Who do you blame?

 “If we fail, it would be only our fault,” said an engineer in Tripoli quoted by Reuters. “Before we blamed everything on Gaddafi, it was easy. Now we can only blame ourselves.”

 When someone else is calling the shots there is an element of freedom in the repression.  Freedom to blame someone else for your troubles. And the more iron-fisted the control is, the more excuses you have for your own predicament—the more it’s someone else’s fault. It’s even more convenient if that someone is on posters, TV, or represented by statues. The name for your pain becomes ubiquitous.

 Not everyone in the world can blame a dictator or monarch for their misfortune or lack of success, though. But many have a radio show host or political figure-du jour that fits the bill. And others choose to fill this role with vengeful bosses, overbearing spouses, or controlling parents or in-laws. Not to mention the looming specter of corporations, government, or religion. There’s no shortage of people or organizations to lay blame, and we can usually find like-minded confidants to share in our woe.

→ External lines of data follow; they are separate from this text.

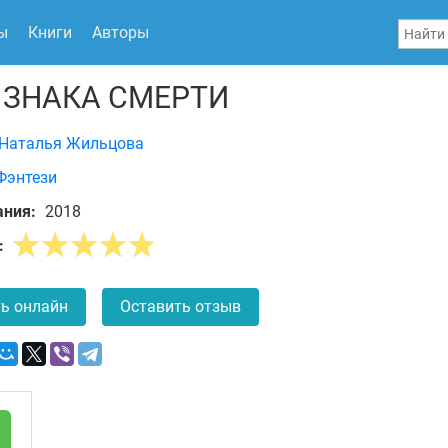
ы
Книги
Авторы
 ЗНАКА СМЕРТИ
Наталья Жильцова
Фэнтези
ания:
2018
:
ь онлайн
Оставить отзыв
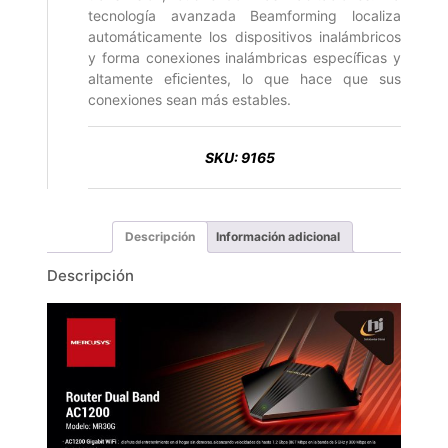
tecnología avanzada Beamforming localiza
automáticamente los dispositivos inalámbricos
y forma conexiones inalámbricas especíﬁcas y
altamente eﬁcientes, lo que hace que sus
conexiones sean más estables.
SKU:
9165
Descripción
Información adicional
Descripción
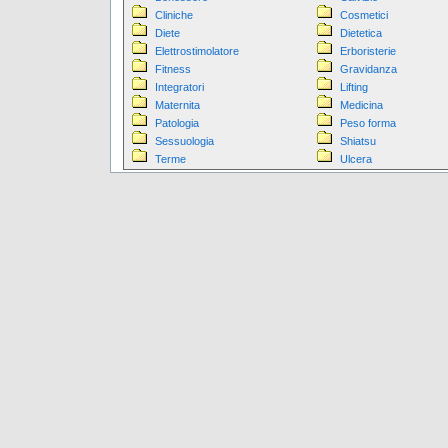
Cliniche
Cosmetici
Diete
Dietetica
Elettrostimolatore
Erboristerie
Fitness
Gravidanza
Integratori
Lifting
Maternita
Medicina
Patologia
Peso forma
Sessuologia
Shiatsu
Terme
Ulcera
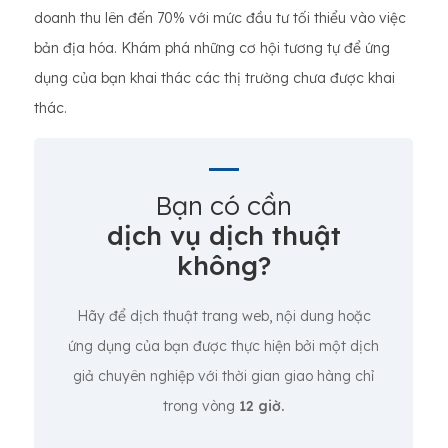
doanh thu lên đến 70% với mức đầu tư tối thiểu vào việc
bản địa hóa. Khám phá những cơ hội tương tự để ứng
dụng của bạn khai thác các thị trường chưa được khai
thác.
Bạn có cần
dịch vụ dịch thuật
không?
Hãy để dịch thuật trang web, nội dung hoặc
ứng dụng của bạn được thực hiện bởi một dịch
giả chuyên nghiệp với thời gian giao hàng chỉ
trong vòng
12 giờ.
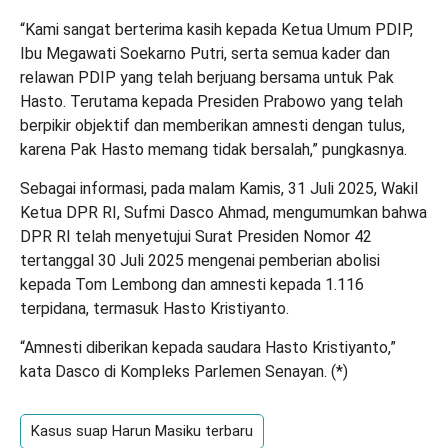
“Kami sangat berterima kasih kepada Ketua Umum PDIP,
Ibu Megawati Soekarno Putri, serta semua kader dan
relawan PDIP yang telah berjuang bersama untuk Pak
Hasto. Terutama kepada Presiden Prabowo yang telah
berpikir objektif dan memberikan amnesti dengan tulus,
karena Pak Hasto memang tidak bersalah,” pungkasnya.
Sebagai informasi, pada malam Kamis, 31 Juli 2025, Wakil
Ketua DPR RI, Sufmi Dasco Ahmad, mengumumkan bahwa
DPR RI telah menyetujui Surat Presiden Nomor 42
tertanggal 30 Juli 2025 mengenai pemberian abolisi
kepada Tom Lembong dan amnesti kepada 1.116
terpidana, termasuk Hasto Kristiyanto.
“Amnesti diberikan kepada saudara Hasto Kristiyanto,”
kata Dasco di Kompleks Parlemen Senayan. (
*
)
Kasus suap Harun Masiku terbaru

That’s because complaining is easy. it’s not easy to take stock of ourselves and take the action necessary to remedy the shortcomings that hold us back. It’s not easy to topple those statues we love to point our fingers at. But it’s something that everyone can do if they choose. As Teddy Roosevelt said, “If you could kick the person in the pants responsible for most of your trouble, you wouldn’t sit for a month.”

So declare your own little revolution, throw some ropes around whatever it is you’ve been blaming, and topple it once and for all.